For a variety of data processing and plotting tasks there is a need to acknowledge that
a data point is missing or unassigned. In the ``old days'' such information was passed
by letting a value like -9999.99 take on the special meaning of ``this is not really a
value, it is missing''. The problem with this scheme is that -9999.99 (or any other
floating point value) may be a perfectly reasonable data value and in such a scenario
would be skipped. The solution adopted in GMT is to use the IEEE concept Not-a-Number
(NaN) for this purpose. Mathematically, a NaN is what you get if you do an undefined
mathematical operation like ; in ASCII data files they appear as the textstring NaN.
This value is internally stored with a particular bit pattern
defined by IEEE so that special action can be taken when it is encountered by programs.

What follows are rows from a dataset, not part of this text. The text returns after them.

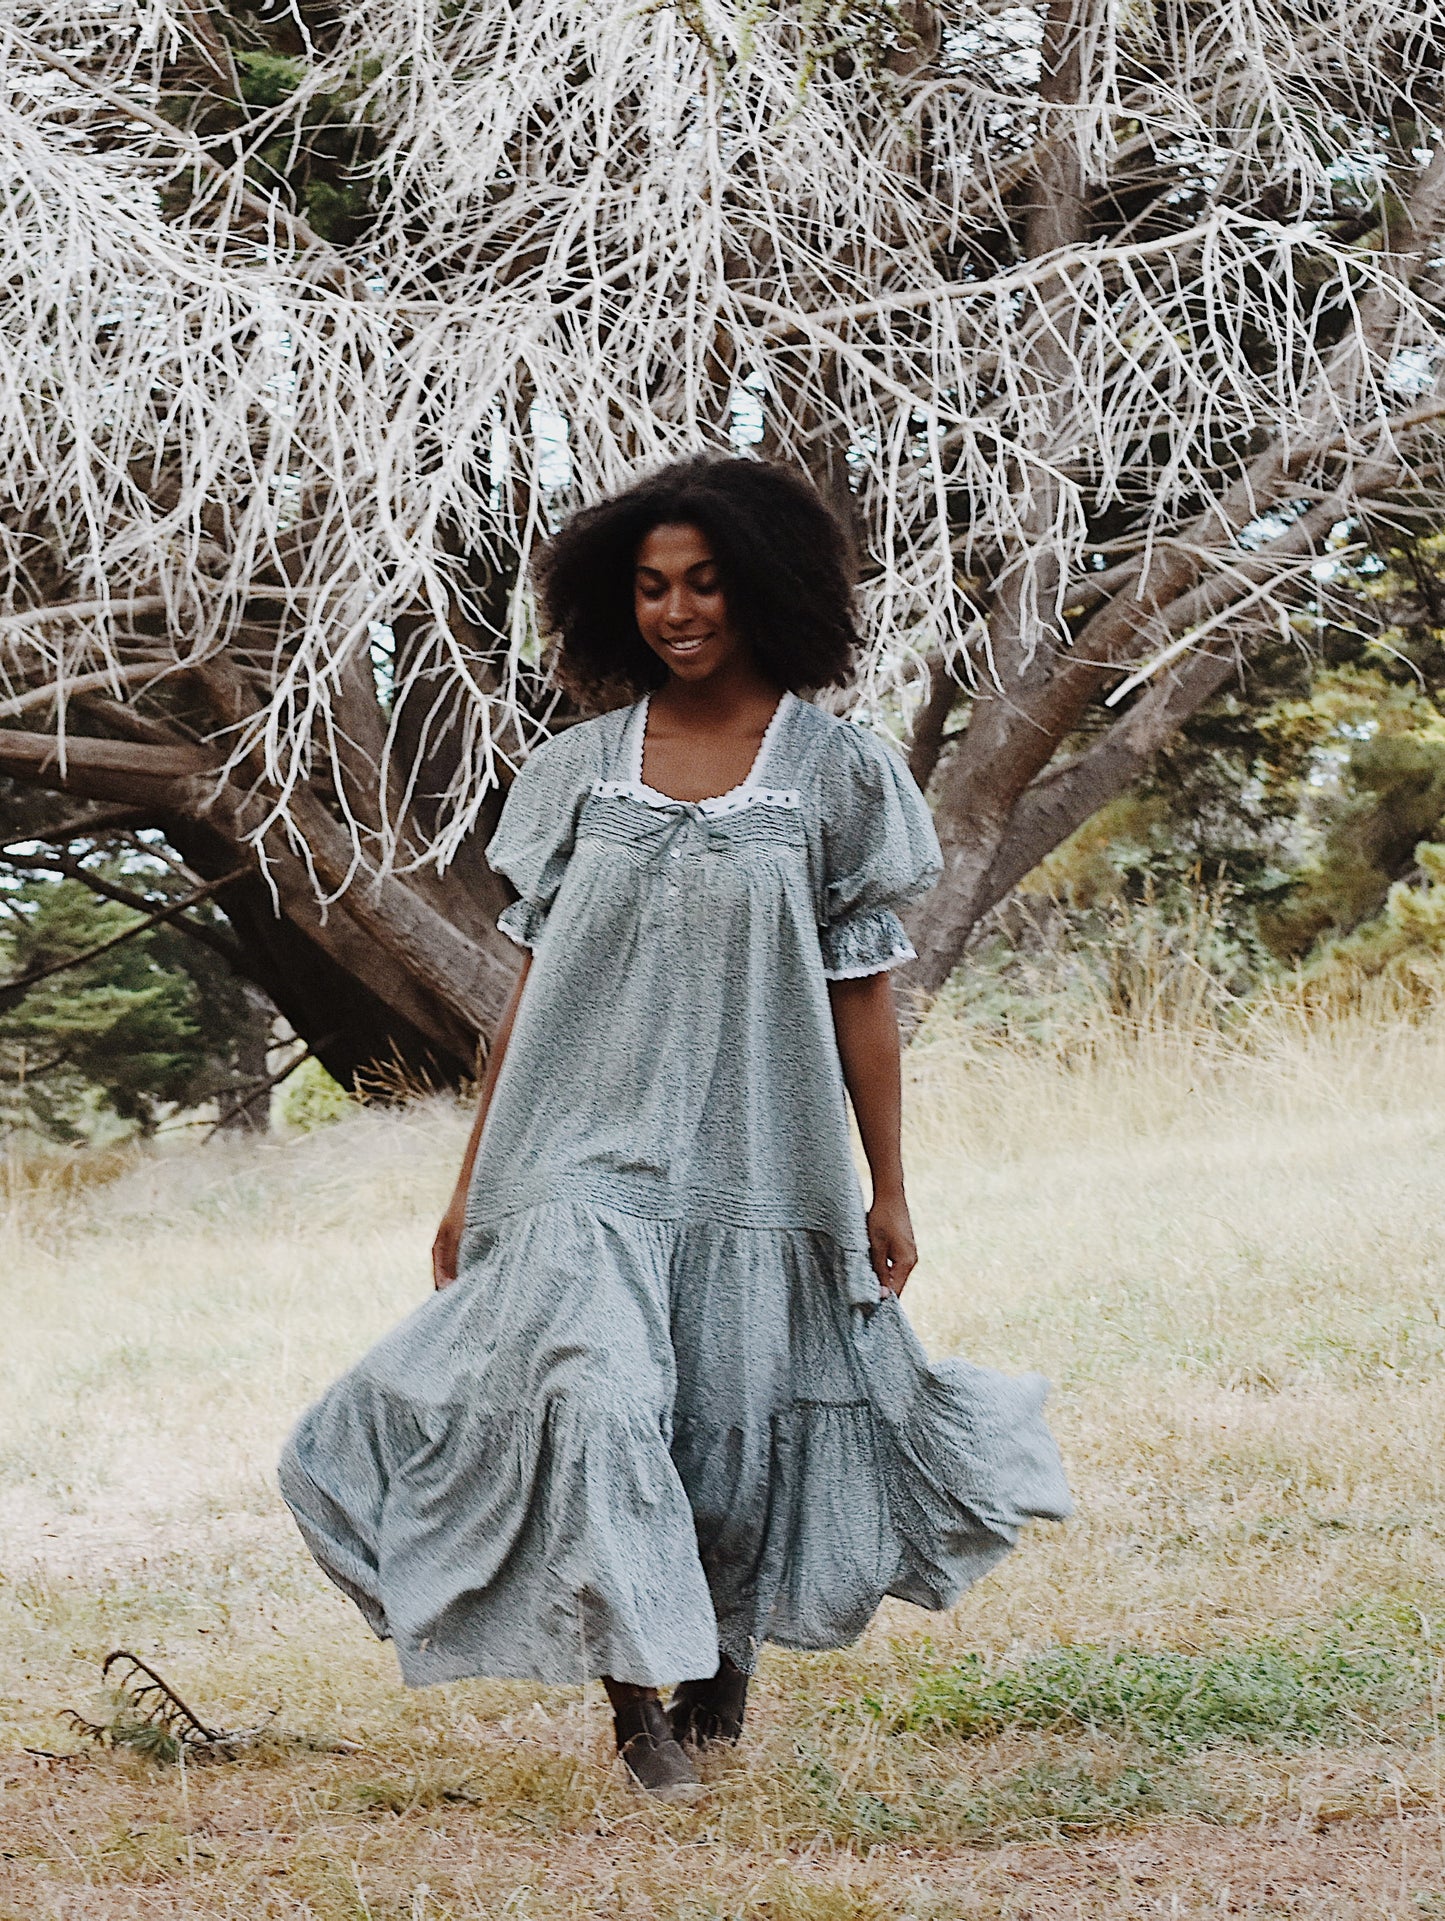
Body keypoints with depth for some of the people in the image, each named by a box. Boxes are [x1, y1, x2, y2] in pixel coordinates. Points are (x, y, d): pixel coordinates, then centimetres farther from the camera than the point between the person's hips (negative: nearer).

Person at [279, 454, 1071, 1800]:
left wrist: (887, 1192, 2)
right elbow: (530, 984, 9)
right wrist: (473, 1182, 8)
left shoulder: (835, 770, 1)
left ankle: (722, 1649, 33)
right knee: (588, 1391, -18)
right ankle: (639, 1695, -10)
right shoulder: (578, 768, 6)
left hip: (756, 1163, 0)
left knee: (736, 1432, 6)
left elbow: (862, 995, 3)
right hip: (587, 1157, 1)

In particular, a library function called isnan is used to test if a floating point
is a NaN. GMT uses these tests extensively to determine if a value is suitable for plotting
or processing (if a NaN is used in a calculation the result would become NaN as well). Data points
whose values equal NaN are not normally plotted (or plotted with the special NaN color given in
.gmtdefaults4). Several tools such as xyz2grd, gmtmath, and
grdmath can convert user data to NaN and vice versa, thus facilitating arbitrary
masking and clipping of data sets. Note that a few computers do not have native IEEE hardware
support. At this point, this applies to some of the older Cray super-computers. Users on such
machines may have to adopt the old `-9999.99'' scheme to achieve the desired results.

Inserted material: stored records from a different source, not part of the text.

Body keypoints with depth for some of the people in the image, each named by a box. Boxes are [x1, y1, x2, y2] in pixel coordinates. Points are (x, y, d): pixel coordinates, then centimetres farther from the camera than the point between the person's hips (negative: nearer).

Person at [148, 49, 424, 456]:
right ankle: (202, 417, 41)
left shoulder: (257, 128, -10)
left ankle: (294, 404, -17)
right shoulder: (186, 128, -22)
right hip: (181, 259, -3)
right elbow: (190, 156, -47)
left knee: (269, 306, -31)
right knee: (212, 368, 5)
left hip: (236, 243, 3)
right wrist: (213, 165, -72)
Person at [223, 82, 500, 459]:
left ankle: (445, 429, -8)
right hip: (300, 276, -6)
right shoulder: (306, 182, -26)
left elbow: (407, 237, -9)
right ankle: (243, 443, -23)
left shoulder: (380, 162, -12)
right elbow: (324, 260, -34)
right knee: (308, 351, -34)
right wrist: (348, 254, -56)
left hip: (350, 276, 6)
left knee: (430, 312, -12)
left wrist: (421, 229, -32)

Data records that contain NaN values for the x or y columns (or the z column for cases when 3-D Cartesian data are expected) are usually skipped during reading. However, the presence of these bad records can be interpreted in two different ways, and this behavior is controlled by the NAN_RECORDS defaults parameter. The default setting (gap) considers such records to indicate a gap in an otherwise continuous series of points (e.g., a line), and programs can act upon this information, e.g., not to draw a line across the gap or to break the line into separate segments. The alternative setting (bad) makes no such interpretation and simply reports back how many bad records were skipped during reading.